Scénario C : contribution annuelle selon une étude du fonds de prévoyance et renflouement
Disons que cette copropriété, en conséquence de trop faibles contributions à son fonds de prévoyance depuis 30 ans, doit faire un effort additionnel pour renflouer son fonds de prévoyance, puisque, même avec des contributions annuelles de 25 000$ par année, le fonds de sera pas suffisant pour payer les remplacements et réparations majeures à prévoir sur 25 ans.
Le professionnel qui a réalisé l’étude du fonds de prévoyance estime le manque à gagner à 75 000$ et propose d’étaler ce rattrapage sur 10 ans, soit 7500$ par année.

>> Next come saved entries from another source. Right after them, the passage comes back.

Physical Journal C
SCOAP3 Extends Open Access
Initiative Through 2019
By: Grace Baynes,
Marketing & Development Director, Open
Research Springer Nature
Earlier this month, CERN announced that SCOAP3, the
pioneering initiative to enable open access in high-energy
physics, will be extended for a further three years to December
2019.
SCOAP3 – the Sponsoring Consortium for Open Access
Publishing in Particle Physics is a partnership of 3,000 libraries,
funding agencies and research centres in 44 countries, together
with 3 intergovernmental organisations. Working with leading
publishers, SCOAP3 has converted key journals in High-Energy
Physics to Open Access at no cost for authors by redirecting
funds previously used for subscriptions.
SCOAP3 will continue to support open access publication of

Au budget du scénario B, nous allons donc ajouter une contribution de renflouement de 7500$ :
Poste budgétaire | Charges annuelles prévues |
Électricité | 1000$ |
Entretien général et réparations mineures | 10175$ |
Télécommunications | 550$ |
Assurances | 5800$ |
Frais d'assemblée | 200$ |
Frais de bureau | 150$ |
Honoraires professionnels | 3000$ |
Licences et permis | 460$ |
Frais bancaires | 180$ |
Fonds de prévoyance (selon l'étude) | 25 000$ |
Renflouement du fonds de prévoyance | 7500$ |
TOTAL | 54 015$ |
👉 Dans ce cas, on obtient des frais de copropriété mensuels de 281,33$ par copropriétaire, par mois. Une fois le fonds de prévoyance renfloué, les frais de copropriété pourront diminuer.

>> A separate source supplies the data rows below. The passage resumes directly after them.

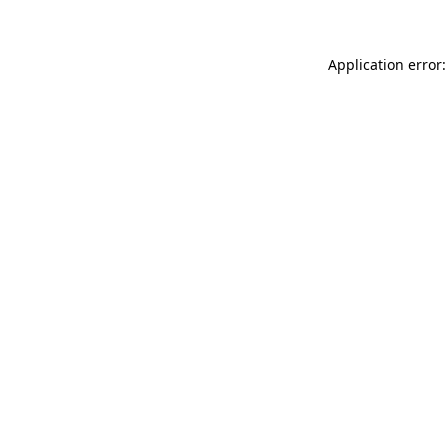
Application error:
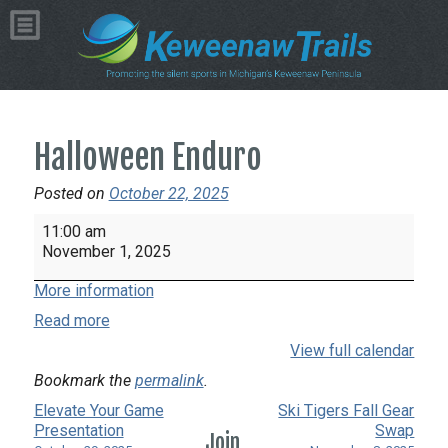
Halloween Enduro
Posted on
October 22, 2025
Halloween
11:00 am
Enduro
November 1, 2025
More information
Read more
View full calendar
Bookmark the
permalink
.
Elevate Your Game
Ski Tigers Fall Gear
Presentation
Swap
Join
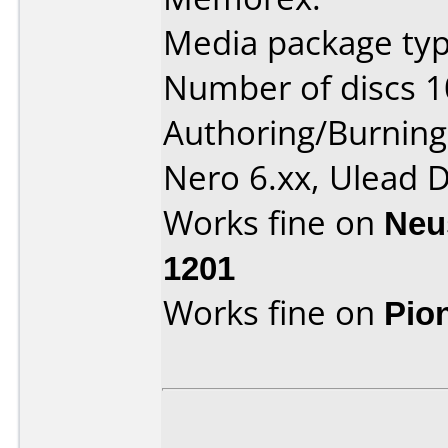
Media package typ
Number of discs 1
Authoring/Burnin
Nero 6.xx, Ulead
Works fine on
Neu
1201
Works fine on
Pio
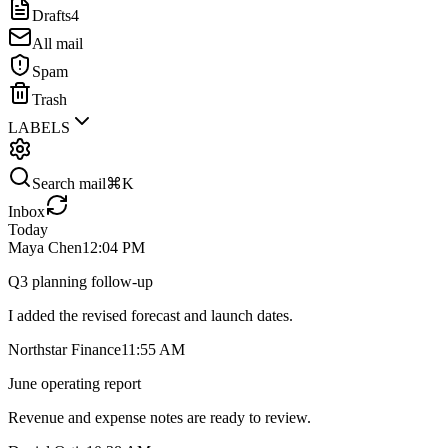
Drafts
4
All mail
Spam
Trash
LABELS
Search mail
⌘K
Inbox
Today
Maya Chen
12:04 PM
Q3 planning follow-up
I added the revised forecast and launch dates.
Northstar Finance
11:55 AM
June operating report
Revenue and expense notes are ready to review.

L’augmentation des frais de copropriété est nécessaire et utile
Évidemment, en parcourant notre exemple, plusieurs copropriétés qui n’ont pas déjà fait préparer leur carnet d’entretien et leur étude du fonds de prévoyance pourraient sursauter en constatant le genre d’augmentation des frais de copropriété susceptible de découler de leur propre exercice.
Avant de paniquer, il est important de relativiser certaines choses. Tous les bâtiments, sans exception, ont besoin de travaux pendant leur vie utile qui verront plusieurs générations de copropriétaires se succéder. Les sommes qui seront exigées des copropriétaires pour garnir le fonds de prévoyance de la copropriété serviront à faire les travaux nécessaires au moment où ils seront requis.

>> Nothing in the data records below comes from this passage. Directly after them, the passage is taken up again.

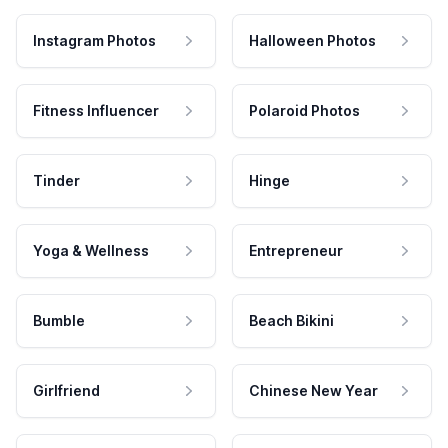
Instagram Photos
Halloween Photos
Fitness Influencer
Polaroid Photos
Tinder
Hinge
Yoga & Wellness
Entrepreneur
Bumble
Beach Bikini
Girlfriend
Chinese New Year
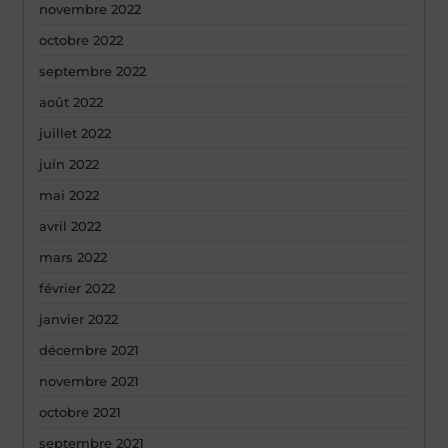
novembre 2022
octobre 2022
septembre 2022
août 2022
juillet 2022
juin 2022
mai 2022
avril 2022
mars 2022
février 2022
janvier 2022
décembre 2021
novembre 2021
octobre 2021
septembre 2021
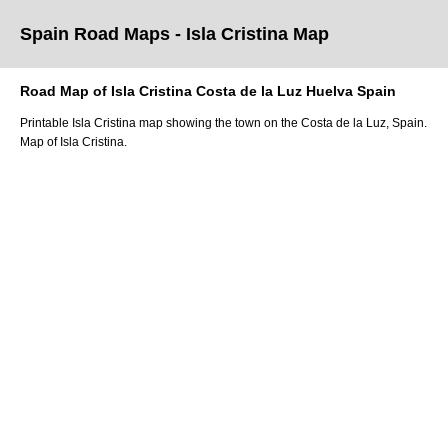
Spain Road Maps
- Isla Cristina
Map
Road Map of
Isla Cristina
Costa de la Luz
Huelva
Spain
Printable
Isla Cristina
map showing the
town
on
the
Costa de la Luz
, Spain.
Map of Isla Cristina.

Qu’on le veuille ou non, ce sont les copropriétaires qui devront assurément payer pour ces travaux. Il n’y a pas de généreux donateur qui viendra payer la nouvelle toiture et le gouvernement ne va pas venir remplacer les fenêtres aux frais des contribuables.
Alors, la question n’est pas si on devra faire des travaux ou pas, ou qui devra les payer, mais bien comment on finance et on gère la conservation de l’immeuble. Voici les deux options possibles :
1. Par une capitalisation saine et durable du fonds de prévoyance :
✅ Permet d’accumuler les sommes nécessaires progressivement au lieu de surprendre les copropriétaires avec d’énormes cotisations spéciales;
✅ Permet d’agir au bon moment (puisque l’argent est disponible quand on en a besoin);
✅ Simplifie la planification et la gestion des travaux (puisque l’argent est disponible quand on en a besoin);
✅ Permet de générer des intérêts via des placements;
✅ Valorise la copropriété;
✅ Conforme à la loi.
2. Ou encore, par des cotisation spéciales :
⚠️ Nécessite une assemblée extraordinaire;
⚠️ Prend les copropriétaires par surprise, ce qui implique des risque de gestion des émotions et de conflits;
⚠️ Le conseil d'administration doit fait le suivi pour assurer les versements, parfois pendant des mois et même des années lorsque certains copropriétaires n’ont pas l’argent;
⚠️ Retarde souvent l’exécution des travaux requis qui, en conséquence seront plus onéreux au final;
⚠️ Dévalorise la copropriété;
⛔ Non conforme à la loi.
L’idée selon laquelle la copropriété divise coûte maintenant plus cher à cause du projet de loi 16 est un mythe.
En réalité, c’est le contraire! Le problème, c’est qu’avec des frais de copropriété qui ressemblent à ceux au scénario A, pendant des décennies des copropriétaires n’ont pas payé le coût réel d’être propriétaire et en sont venus à croire que c’était ça, le coût réel d’être copropriétaire.